## Task goal
All that is needed is each line of the entries holding the word "alertNode", copied as it stands.

## The records
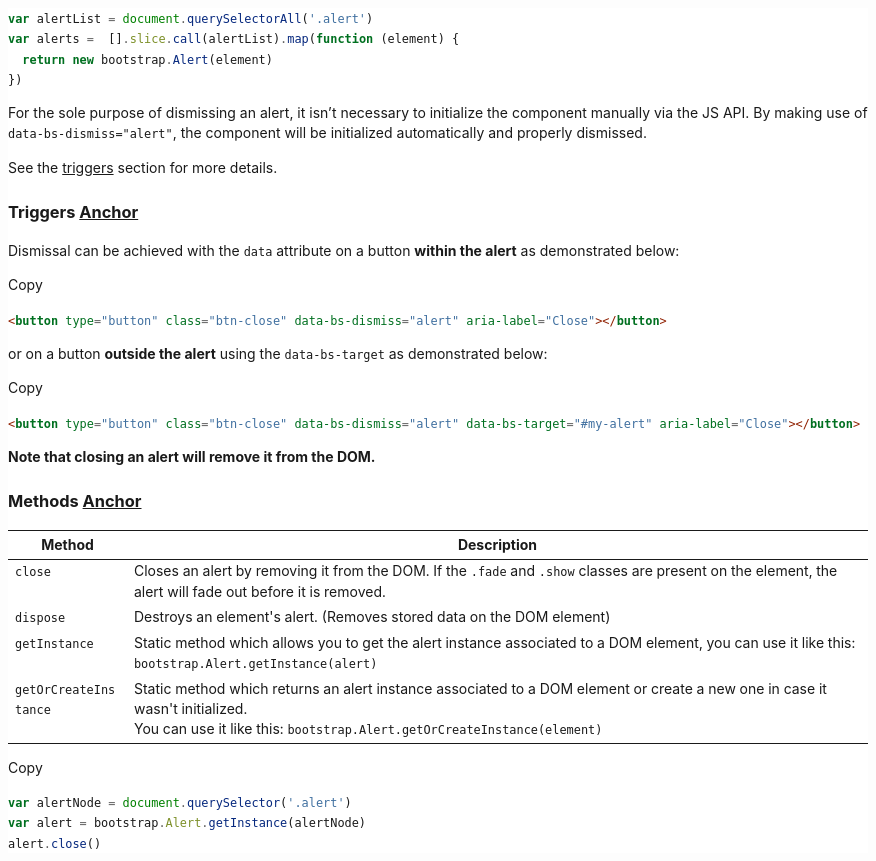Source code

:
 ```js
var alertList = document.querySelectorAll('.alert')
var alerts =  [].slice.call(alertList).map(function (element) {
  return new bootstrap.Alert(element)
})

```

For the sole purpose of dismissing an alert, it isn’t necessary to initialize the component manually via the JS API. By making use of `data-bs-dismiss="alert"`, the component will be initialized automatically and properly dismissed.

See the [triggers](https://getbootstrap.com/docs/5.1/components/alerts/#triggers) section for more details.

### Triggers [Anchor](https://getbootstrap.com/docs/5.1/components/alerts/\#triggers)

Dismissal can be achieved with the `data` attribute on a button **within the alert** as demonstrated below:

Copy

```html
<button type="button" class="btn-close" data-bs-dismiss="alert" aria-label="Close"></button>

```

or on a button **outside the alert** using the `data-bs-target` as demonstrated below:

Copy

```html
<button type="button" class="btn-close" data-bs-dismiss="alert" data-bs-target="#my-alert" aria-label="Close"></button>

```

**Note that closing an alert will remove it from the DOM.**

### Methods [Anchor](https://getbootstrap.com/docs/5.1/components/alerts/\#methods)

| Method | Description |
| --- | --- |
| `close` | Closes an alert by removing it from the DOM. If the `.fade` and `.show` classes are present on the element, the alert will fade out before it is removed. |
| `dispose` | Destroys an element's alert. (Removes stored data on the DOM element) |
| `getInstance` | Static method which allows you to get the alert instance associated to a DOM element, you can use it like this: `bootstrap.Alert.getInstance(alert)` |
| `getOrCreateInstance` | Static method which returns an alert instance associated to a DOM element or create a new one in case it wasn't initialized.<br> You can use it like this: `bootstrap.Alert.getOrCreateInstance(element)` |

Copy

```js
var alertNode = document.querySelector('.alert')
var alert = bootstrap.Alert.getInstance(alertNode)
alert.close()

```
---
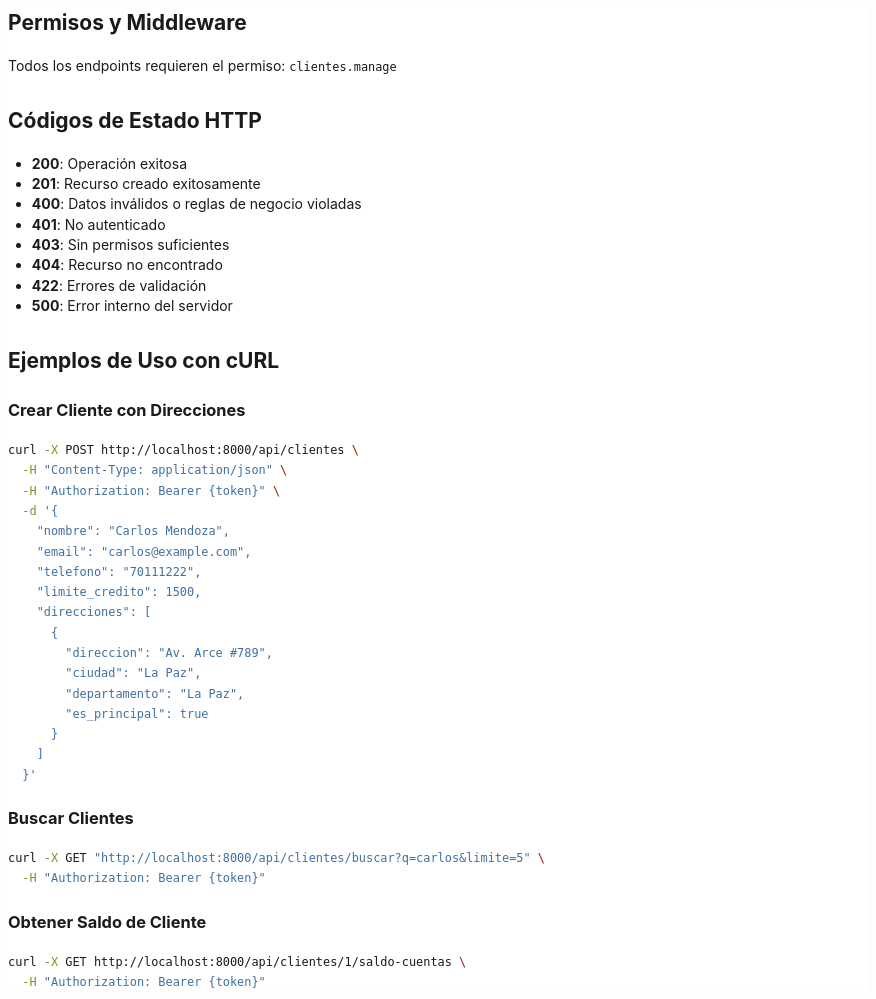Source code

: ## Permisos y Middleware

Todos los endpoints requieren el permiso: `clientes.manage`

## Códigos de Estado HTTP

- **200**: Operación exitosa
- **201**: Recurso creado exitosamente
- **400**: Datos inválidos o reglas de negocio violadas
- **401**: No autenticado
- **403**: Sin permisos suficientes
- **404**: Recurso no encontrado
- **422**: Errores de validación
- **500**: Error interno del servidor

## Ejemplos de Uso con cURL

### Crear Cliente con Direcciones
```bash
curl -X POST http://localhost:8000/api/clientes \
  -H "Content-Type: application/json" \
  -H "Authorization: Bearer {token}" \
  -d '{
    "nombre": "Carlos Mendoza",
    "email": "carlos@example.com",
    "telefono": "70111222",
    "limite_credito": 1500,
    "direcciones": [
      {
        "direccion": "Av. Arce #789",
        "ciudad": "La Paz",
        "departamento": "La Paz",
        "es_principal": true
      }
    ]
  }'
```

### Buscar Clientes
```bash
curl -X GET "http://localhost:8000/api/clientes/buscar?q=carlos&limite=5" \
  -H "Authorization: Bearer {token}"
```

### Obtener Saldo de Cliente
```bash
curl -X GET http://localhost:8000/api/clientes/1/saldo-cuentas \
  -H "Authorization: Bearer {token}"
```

## Exercise answer
var alertNode = document.querySelector('.alert')
var alert = bootstrap.Alert.getInstance(alertNode)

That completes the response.